How to complete this task
Can you update the rows below by replacing "Syncrowave" with "Dynasty" and keeping everything else unchanged, leaving the pictures out of your answer?

(Dataset entries)
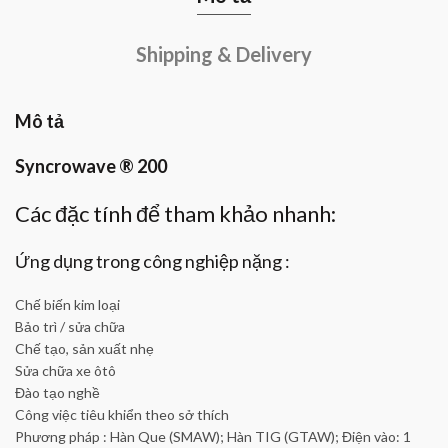
Shipping & Delivery
Mô tả
Syncrowave ® 200
Các đặc tính để tham khảo nhanh:
Ứng dụng trong công nghiệp nặng :
Chế biến kim loại
Bảo trì / sửa chữa
Chế tạo, sản xuất nhẹ
Sửa chữa xe ôtô
Đào tạo nghề
Công việc tiêu khiển theo sở thích
Phương pháp : Hàn Que (SMAW); Hàn TIG (GTAW); Điện vào: 1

Exercise response
Shipping & Delivery
Mô tả
Dynasty ® 200
Các đặc tính để tham khảo nhanh:
Ứng dụng trong công nghiệp nặng :
Chế biến kim loại
Bảo trì / sửa chữa
Chế tạo, sản xuất nhẹ
Sửa chữa xe ôtô
Đào tạo nghề
Công việc tiêu khiển theo sở thích
Phương pháp : Hàn Que (SMAW); Hàn TIG (GTAW); Điện vào: 1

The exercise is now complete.